It’s an observation that is becoming increasingly common in university lecture halls: students are no longer able to sit through a full movie without checking their phones, pausing, or simply giving up. And some professors are sounding the alarm.
An attention span in free fall
Several university professors have shared their frustration on social media and in interviews. When they assign a film as part of their coursework — whether it’s a classic, a documentary, or even a recent production — a growing number of students admit they can’t watch it in one sitting.
Some ask to watch it at 1.5x or 2x speed. Others watch it in fragments of 15 to 20 minutes spread over several days. And some simply don’t watch it at all, relying instead on summaries found online or generated by AI.
For professors, this evolution is deeply concerning. Cinema, like literature, requires sustained attention, the ability to let a narrative unfold at its own pace. By losing this capacity, students are also losing their ability to analyze, to feel nuance, and to engage with complex works.
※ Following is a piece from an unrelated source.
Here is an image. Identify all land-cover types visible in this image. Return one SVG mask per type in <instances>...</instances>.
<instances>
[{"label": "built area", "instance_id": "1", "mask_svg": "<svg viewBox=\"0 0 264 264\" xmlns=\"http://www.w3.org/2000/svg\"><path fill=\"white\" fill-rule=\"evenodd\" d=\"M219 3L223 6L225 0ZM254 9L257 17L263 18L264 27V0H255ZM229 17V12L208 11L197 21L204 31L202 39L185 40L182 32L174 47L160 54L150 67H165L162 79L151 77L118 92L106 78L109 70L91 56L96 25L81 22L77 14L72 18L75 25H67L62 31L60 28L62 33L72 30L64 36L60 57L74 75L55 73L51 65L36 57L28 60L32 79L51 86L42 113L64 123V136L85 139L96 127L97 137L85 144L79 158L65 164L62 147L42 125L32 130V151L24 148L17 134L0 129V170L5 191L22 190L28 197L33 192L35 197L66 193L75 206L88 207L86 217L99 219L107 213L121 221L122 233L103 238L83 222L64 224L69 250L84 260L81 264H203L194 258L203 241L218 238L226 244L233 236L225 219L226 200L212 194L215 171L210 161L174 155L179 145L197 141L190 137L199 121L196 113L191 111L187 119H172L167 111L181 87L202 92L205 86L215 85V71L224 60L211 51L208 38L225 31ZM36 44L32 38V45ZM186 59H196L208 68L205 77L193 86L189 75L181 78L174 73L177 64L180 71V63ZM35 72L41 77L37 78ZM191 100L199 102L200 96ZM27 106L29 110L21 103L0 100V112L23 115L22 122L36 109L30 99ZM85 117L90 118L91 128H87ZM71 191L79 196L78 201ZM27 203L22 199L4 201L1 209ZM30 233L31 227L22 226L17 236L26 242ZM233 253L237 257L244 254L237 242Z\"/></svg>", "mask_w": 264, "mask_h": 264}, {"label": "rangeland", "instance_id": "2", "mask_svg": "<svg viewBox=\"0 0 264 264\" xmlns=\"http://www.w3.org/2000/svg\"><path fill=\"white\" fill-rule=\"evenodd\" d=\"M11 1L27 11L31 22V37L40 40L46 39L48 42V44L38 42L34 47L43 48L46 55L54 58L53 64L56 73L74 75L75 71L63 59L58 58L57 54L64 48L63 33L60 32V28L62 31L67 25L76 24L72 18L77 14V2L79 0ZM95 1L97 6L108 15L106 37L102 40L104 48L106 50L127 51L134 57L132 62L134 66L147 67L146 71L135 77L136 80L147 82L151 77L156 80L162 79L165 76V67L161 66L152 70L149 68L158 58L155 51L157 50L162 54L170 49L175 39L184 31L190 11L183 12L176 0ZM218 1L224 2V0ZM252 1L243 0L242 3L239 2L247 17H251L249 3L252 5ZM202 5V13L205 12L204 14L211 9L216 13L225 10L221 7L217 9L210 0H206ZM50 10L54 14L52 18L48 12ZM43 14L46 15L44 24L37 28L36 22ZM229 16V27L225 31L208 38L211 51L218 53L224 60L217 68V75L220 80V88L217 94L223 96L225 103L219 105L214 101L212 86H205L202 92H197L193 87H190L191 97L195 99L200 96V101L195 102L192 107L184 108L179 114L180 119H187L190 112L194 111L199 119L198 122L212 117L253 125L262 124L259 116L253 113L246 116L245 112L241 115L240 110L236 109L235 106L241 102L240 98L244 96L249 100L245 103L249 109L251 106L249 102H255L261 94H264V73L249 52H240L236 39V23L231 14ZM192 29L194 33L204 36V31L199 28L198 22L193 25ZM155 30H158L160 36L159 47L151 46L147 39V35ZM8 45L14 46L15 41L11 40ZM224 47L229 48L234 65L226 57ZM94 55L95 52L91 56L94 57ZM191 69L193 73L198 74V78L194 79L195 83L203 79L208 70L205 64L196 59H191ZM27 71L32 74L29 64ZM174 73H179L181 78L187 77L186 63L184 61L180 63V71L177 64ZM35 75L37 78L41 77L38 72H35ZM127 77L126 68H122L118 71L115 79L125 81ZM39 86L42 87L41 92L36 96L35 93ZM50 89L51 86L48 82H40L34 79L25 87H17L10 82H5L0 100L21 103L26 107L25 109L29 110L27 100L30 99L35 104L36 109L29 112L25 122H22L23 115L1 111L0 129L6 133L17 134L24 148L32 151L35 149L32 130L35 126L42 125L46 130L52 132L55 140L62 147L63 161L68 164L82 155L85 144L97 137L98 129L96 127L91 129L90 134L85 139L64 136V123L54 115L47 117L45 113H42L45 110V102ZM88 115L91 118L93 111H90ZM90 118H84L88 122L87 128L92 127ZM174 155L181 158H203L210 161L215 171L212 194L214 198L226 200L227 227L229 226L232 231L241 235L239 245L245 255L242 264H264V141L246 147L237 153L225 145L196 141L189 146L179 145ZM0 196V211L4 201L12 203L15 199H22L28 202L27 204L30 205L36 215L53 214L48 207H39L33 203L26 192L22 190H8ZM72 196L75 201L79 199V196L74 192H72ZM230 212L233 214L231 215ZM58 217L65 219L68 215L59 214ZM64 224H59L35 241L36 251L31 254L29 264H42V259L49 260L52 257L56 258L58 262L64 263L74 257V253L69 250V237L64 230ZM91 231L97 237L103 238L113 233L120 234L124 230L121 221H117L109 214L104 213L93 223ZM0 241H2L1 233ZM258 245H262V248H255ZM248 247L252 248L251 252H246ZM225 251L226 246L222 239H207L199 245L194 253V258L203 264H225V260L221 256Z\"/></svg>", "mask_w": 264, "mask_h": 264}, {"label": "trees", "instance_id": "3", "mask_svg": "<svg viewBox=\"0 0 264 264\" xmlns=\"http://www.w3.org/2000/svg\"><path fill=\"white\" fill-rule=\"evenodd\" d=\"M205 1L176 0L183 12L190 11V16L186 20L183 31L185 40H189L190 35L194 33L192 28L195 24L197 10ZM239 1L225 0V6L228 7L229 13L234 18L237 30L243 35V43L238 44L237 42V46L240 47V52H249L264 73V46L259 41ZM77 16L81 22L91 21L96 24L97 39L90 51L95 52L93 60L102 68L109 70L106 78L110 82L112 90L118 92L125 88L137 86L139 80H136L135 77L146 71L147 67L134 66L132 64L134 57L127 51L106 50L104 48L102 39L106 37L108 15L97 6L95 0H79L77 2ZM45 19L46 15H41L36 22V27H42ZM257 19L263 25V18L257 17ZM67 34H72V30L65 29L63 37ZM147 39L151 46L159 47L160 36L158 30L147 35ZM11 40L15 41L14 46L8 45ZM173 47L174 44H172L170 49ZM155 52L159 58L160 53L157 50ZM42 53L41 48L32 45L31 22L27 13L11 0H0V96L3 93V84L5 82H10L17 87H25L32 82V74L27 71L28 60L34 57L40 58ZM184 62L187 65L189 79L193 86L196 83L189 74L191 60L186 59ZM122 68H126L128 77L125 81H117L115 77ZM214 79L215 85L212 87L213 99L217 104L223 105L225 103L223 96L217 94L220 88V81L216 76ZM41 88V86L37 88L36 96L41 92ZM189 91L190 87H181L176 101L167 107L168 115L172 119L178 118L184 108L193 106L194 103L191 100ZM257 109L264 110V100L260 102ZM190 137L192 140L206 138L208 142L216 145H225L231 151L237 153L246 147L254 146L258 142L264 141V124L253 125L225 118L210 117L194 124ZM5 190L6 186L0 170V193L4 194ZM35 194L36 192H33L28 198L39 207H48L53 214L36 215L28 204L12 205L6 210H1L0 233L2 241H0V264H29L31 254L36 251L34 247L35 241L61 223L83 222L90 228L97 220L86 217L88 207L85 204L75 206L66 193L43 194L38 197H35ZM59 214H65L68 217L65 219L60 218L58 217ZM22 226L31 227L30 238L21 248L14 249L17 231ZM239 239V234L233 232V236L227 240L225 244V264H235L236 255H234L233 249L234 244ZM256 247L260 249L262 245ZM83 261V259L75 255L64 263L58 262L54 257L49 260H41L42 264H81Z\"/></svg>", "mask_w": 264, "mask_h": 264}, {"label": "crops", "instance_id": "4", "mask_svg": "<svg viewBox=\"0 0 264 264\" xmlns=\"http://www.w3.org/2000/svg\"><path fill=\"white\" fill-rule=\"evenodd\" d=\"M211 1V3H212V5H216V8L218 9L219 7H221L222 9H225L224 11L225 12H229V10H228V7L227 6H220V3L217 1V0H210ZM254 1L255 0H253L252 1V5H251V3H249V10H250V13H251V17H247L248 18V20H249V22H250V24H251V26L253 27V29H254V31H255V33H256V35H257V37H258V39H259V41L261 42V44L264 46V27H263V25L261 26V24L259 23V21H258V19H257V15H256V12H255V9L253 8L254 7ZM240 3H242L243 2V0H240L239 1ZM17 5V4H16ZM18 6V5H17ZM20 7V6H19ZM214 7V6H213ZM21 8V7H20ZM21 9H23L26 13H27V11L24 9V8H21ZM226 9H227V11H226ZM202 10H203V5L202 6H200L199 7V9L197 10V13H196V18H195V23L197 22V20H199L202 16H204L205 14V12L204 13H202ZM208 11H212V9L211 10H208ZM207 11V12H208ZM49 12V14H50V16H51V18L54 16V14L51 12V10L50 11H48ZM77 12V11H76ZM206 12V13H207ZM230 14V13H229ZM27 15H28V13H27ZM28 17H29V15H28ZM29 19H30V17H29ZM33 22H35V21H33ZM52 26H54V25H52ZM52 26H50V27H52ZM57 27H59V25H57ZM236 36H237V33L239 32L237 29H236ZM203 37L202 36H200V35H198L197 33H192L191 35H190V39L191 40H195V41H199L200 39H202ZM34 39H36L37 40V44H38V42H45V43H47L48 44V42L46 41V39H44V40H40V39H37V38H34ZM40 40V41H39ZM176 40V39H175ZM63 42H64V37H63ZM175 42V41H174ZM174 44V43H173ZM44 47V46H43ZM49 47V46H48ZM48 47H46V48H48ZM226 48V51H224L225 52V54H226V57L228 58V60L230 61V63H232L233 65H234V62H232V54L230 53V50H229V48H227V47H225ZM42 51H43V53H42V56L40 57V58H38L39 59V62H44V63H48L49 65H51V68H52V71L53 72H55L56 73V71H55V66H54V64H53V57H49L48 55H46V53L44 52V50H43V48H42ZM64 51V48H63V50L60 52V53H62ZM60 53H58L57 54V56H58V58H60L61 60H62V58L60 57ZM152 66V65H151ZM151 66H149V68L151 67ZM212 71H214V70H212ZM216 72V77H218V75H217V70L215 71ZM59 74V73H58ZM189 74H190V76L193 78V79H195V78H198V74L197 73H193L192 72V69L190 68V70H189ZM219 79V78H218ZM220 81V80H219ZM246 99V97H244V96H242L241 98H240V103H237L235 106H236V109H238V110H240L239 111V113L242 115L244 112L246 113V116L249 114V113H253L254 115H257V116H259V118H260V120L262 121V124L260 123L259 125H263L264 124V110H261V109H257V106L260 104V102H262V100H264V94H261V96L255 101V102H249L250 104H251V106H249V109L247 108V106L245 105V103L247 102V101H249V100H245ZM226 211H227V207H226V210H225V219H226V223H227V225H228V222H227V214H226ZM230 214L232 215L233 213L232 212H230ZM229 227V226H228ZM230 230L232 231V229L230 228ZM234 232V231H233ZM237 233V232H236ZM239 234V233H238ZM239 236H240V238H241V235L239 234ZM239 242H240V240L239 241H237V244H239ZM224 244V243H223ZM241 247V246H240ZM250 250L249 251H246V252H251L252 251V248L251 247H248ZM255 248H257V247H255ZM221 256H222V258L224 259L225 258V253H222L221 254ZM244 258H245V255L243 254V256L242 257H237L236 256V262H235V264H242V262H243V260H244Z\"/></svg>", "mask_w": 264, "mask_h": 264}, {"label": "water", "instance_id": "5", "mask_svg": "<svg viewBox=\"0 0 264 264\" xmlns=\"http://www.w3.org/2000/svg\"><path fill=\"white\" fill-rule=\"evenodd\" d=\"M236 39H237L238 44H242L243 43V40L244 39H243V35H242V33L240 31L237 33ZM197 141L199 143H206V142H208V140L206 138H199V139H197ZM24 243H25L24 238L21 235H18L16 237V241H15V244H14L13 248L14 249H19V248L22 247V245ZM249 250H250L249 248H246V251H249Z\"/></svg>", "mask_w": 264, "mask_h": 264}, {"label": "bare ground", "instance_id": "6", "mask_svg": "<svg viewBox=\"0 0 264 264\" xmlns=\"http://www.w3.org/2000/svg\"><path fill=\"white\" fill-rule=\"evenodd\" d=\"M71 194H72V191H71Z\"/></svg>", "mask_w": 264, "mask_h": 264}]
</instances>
The culprit most often cited is, unsurprisingly, social media and short-form video platforms like TikTok, Instagram Reels, and YouTube Shorts. These platforms have conditioned an entire generation to consume content in bursts of 15 to 60 seconds, making anything longer feel like an eternity.
Some professors have adapted by assigning shorter films or breaking up screenings into segments. But others refuse to compromise, arguing that learning to sustain attention is precisely one of the skills that education should develop.